Monkeypox often presents as a flu-like infection with a rash and spreads through close personal contact with someone who is symptomatic.
While monkeypox has been endemic to certain parts of Africa for decades, it has also been neglected, Vinh said.
And while the smallpox vaccine does protect against monkeypox, questions remain over whether those who were inoculated decades ago will still be protected from the disease today.
“And so this is something else that we need to learn, and learn pretty quickly,” Vinh said.
The Biden administration in the U.S. declared monkeypox a public health emergency on Thursday.
This came after the World Health Organization (WHO) declared monkeypox a public health emergency of international concern on July 23.
However, Canada has yet to make a similar declaration
In a statement to CTVNews.ca, a spokesperson for the Public Health Agency of Canada (PHAC) said the Government of Canada “acknowledges the WHO’s determination and recognizes that the global monkeypox outbreak requires an urgent global response.”
The spokesperson said more than 80,000 doses of the smallpox vaccine Imvamune have been sent to provinces and territories.

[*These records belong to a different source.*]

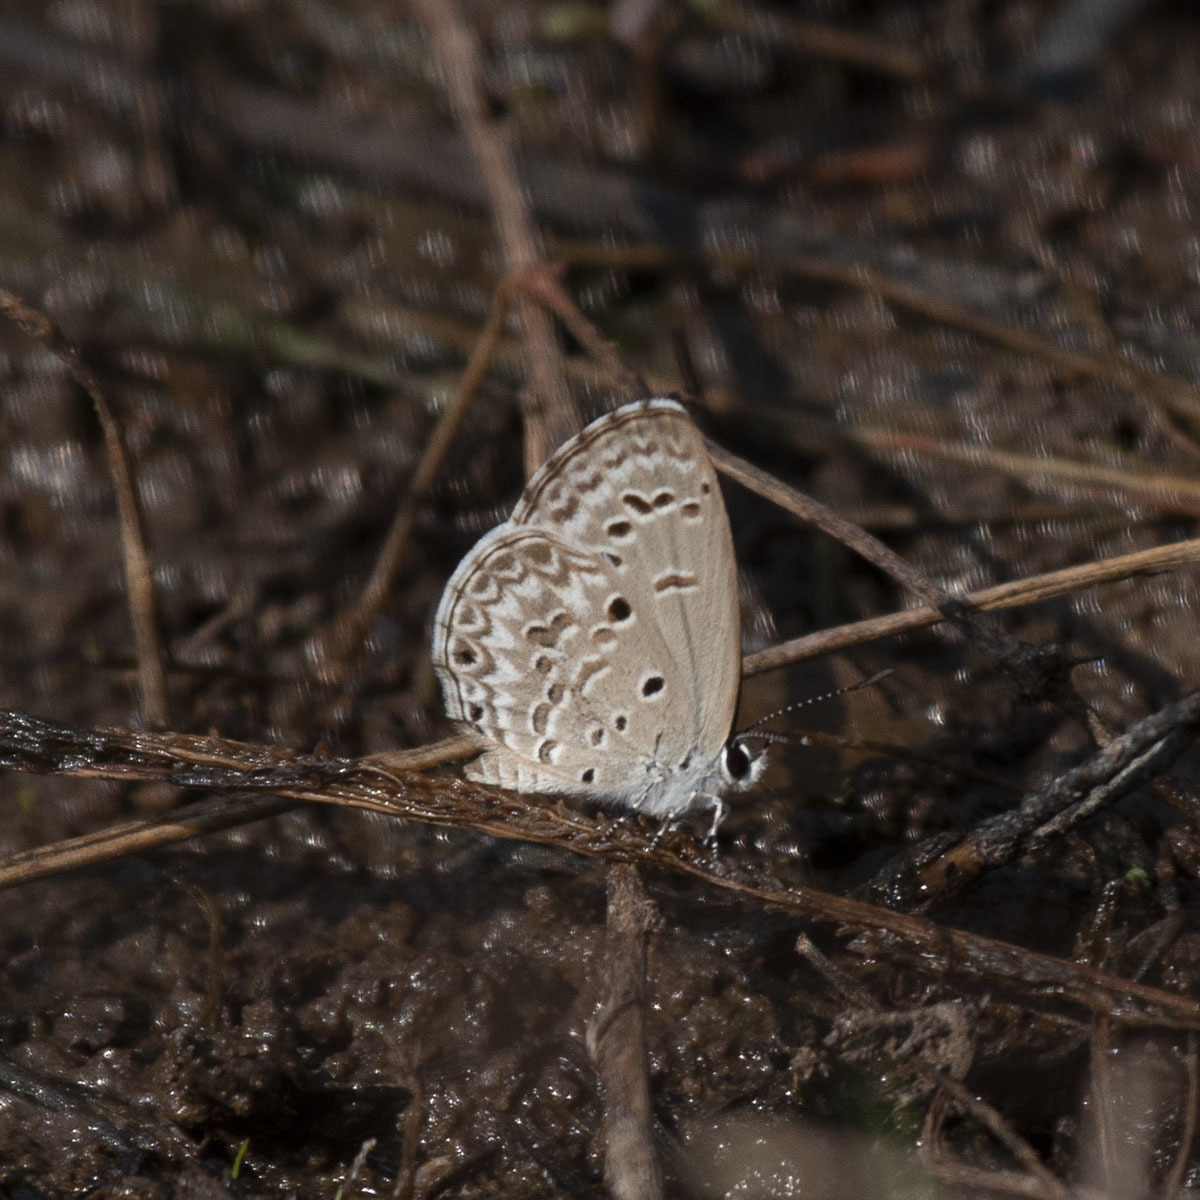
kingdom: Animalia
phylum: Arthropoda
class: Insecta
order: Lepidoptera
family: Lycaenidae
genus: Chilades
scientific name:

“PHAC also continues to work closely with international, provincial and territorial health partners to gather information on this evolving outbreak and to determine the best course of action to stop the spread of monkeypox in Canada,” the statement said.
“Canada will also continue to work with the WHO and international partners to strengthen the global response to the current monkeypox outbreak.”
Asked what Canada’s current vaccine stockpile status is, and the ability for Canada to increase its supply through additional procurements, the spokesperson said the agency “does not disclose details concerning medical countermeasures held by the NESS (National Emergency Strategic Stockpile), including types or quantities, due to security implications and requirements.”
At the local level, some are making efforts on the vaccination side.
This weekend, the public health unit in Windsor, Ont., will host its first monkeypox vaccine clinic at Sunday’s Pride event.
But on Friday, Ottawa Public Health announced it had to cancel its monkeypox vaccine clinics for the day “due to an unforeseeable short-term vaccine supply issue.”
Kerry Bowman, an assistant professor in the Temerty Faculty of Medicine at the University of Toronto, said it’s still unclear where the monkeypox outbreak is going, but he believes there is more Canada can do.
“There’s a picture of a lack of clarity as to who’s eligible and the vaccination process itself is quite limited,” Bowman said.
Health officials have recommended vaccinations for high-risk groups, including health-care workers and men who have sex with men and have recently had multiple sexual partners.
But Bowman says he is also concerned about monkeypox spreading to non-human animals.
“I would like to see it contained because my fear is that it will become endemic — embedded — that it will get into non-human species the way I’ve seen it do in Africa, it will just keep circulating and coming back on people regularly,” he said.
With files from CTVNews.ca’s Rachel Aiello, The Associated Press and CNN.